WHAT YOU WILL DO: Copy the text of each row below word for word, and leave the pictures out of your answer.

DATA FOR ANALYSIS:

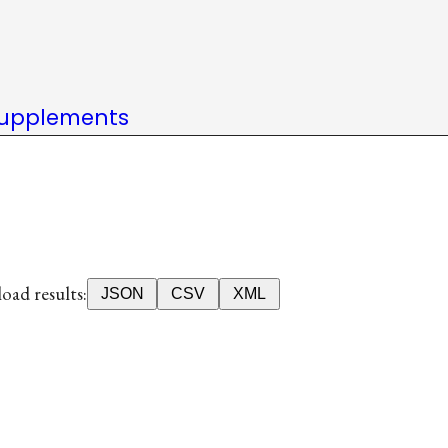
upplements
ad results:
JSON
CSV
XML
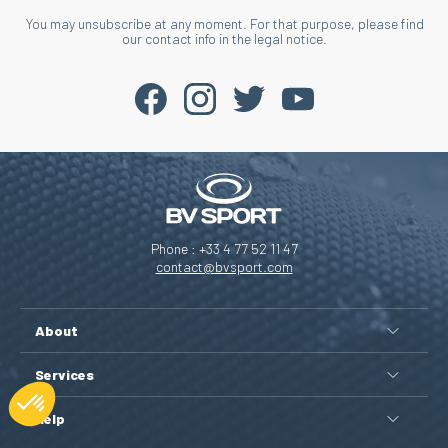
You may unsubscribe at any moment. For that purpose, please find
our contact info in the legal notice.
Phone : +33 4 77 52 11 47
contact@bvsport.com
About
Services
Help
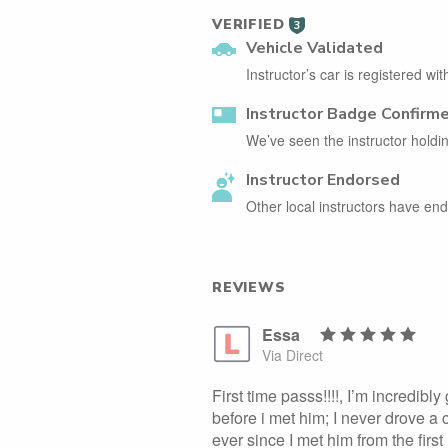
VERIFIED
3
Vehicle Validated
Instructor’s car is registered wi
Instructor Badge Confirm
We’ve seen the instructor holdin
Instructor Endorsed
Other local instructors have e
REVIEWS
Essa
Via Direct
First time passs!!!!, I’m incredibly
before i met him; I never drove a
ever since I met him from the firs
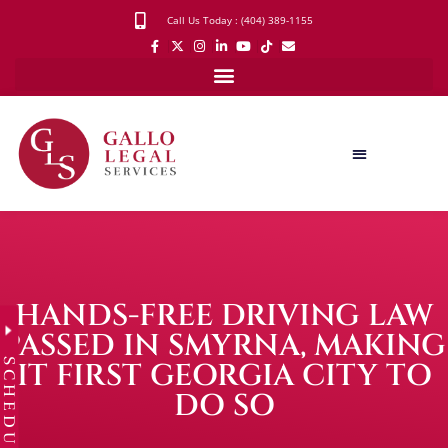
Call Us Today : (404) 389-1155
HANDS-FREE DRIVING LAW
PASSED IN SMYRNA, MAKING
SCHEDULE
IT FIRST GEORGIA CITY TO
DO SO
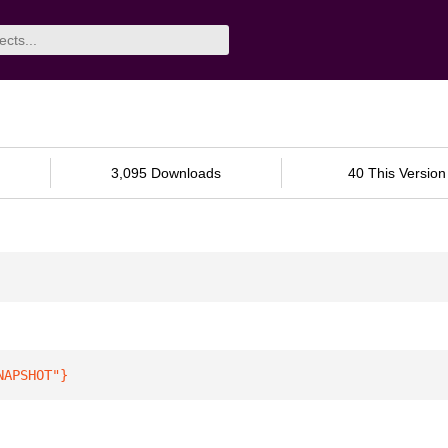
3,095 Downloads
40 This Version
NAPSHOT"
}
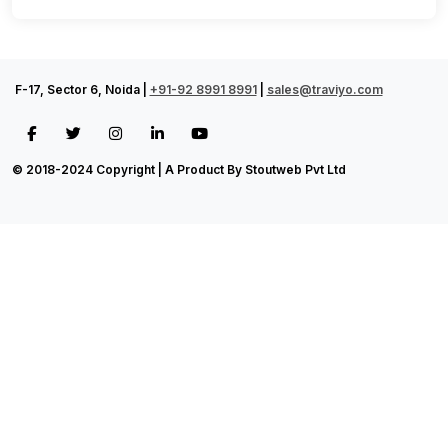
F-17, Sector 6, Noida |
+91-92 8991 8991
|
sales@traviyo.com
© 2018-2024 Copyright | A Product By Stoutweb Pvt Ltd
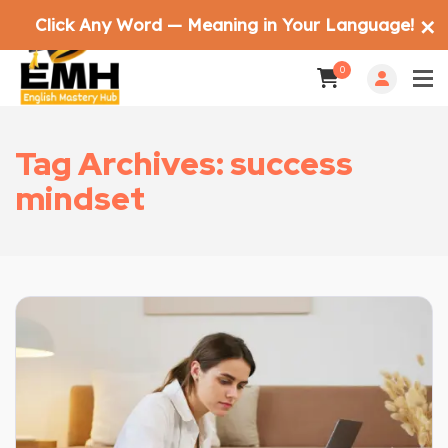
Click Any Word — Meaning in Your Language!
✕
0
Tag Archives: success
mindset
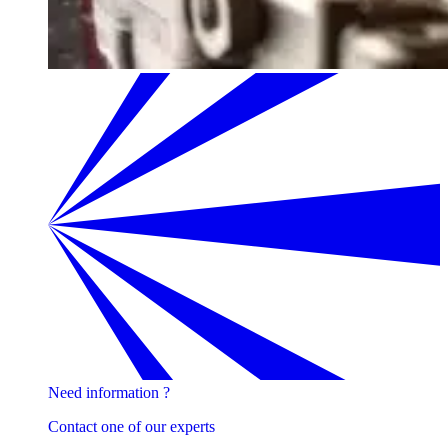
Need information ?
Contact one of our experts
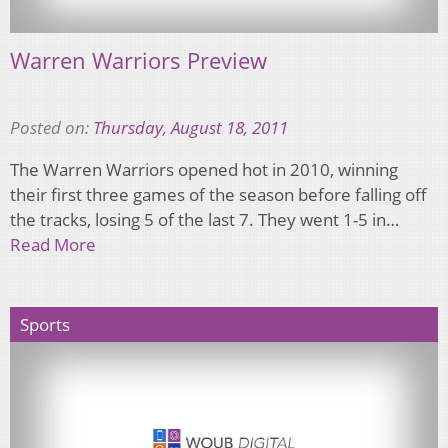
Warren Warriors Preview
Posted on:
Thursday, August 18, 2011
The Warren Warriors opened hot in 2010, winning
their first three games of the season before falling off
the tracks, losing 5 of the last 7. They went 1-5 in…
Read More
Sports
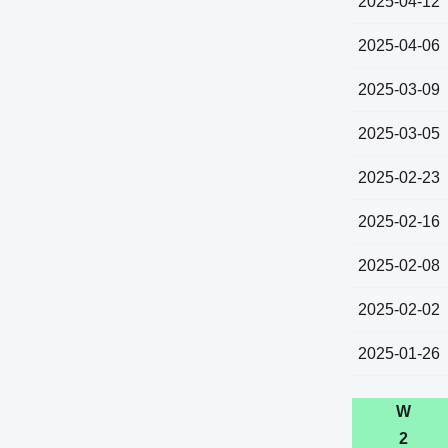
2025-04-12
2025-04-06
2025-03-09
2025-03-05
2025-02-23
2025-02-16
2025-02-08
2025-02-02
2025-01-26
W
2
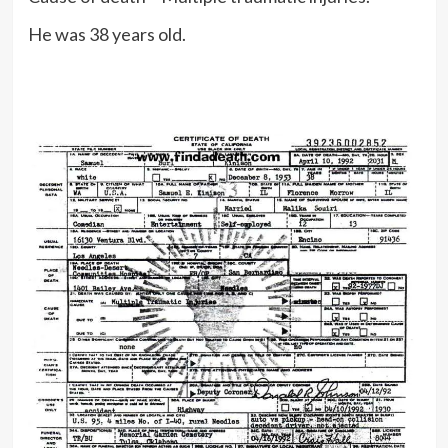
He was 38 years old.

EXPECTED OUTPUT:
upplements
ad results:
JSON
CSV
XML
You may unsubscribe at any moment. For that purpose, please find
our contact info in the legal notice.
Phone : +33 4 77 52 11 47
contact@bvsport.com
About
Services
Help
VERIFIED
3
Vehicle Validated
Instructor’s car is registered wi
Instructor Badge Confirm
We’ve seen the instructor holdin
Instructor Endorsed
Other local instructors have e
REVIEWS
Essa
Via Direct
First time passs!!!!, I’m incredibly
before i met him; I never drove a
ever since I met him from the firs
Call Us Today : (404) 389-1155
HANDS-FREE DRIVING LAW
PASSED IN SMYRNA, MAKING
SCHEDULE
IT FIRST GEORGIA CITY TO
DO SO
3,095 Downloads
40 This Version
NAPSHOT"
}
F-17, Sector 6, Noida |
+91-92 8991 8991
|
sales@traviyo.com
© 2018-2024 Copyright | A Product By Stoutweb Pvt Ltd
Click Any Word — Meaning in Your Language!
✕
0
Tag Archives: success
mindset
Need information ?
Contact one of our experts
Warren Warriors Preview
Posted on:
Thursday, August 18, 2011
The Warren Warriors opened hot in 2010, winning
their first three games of the season before falling off
the tracks, losing 5 of the last 7. They went 1-5 in…
Read More
Sports
2025-04-12
2025-04-06
2025-03-09
2025-03-05
2025-02-23
2025-02-16
2025-02-08
2025-02-02
2025-01-26
W
2
He was 38 years old.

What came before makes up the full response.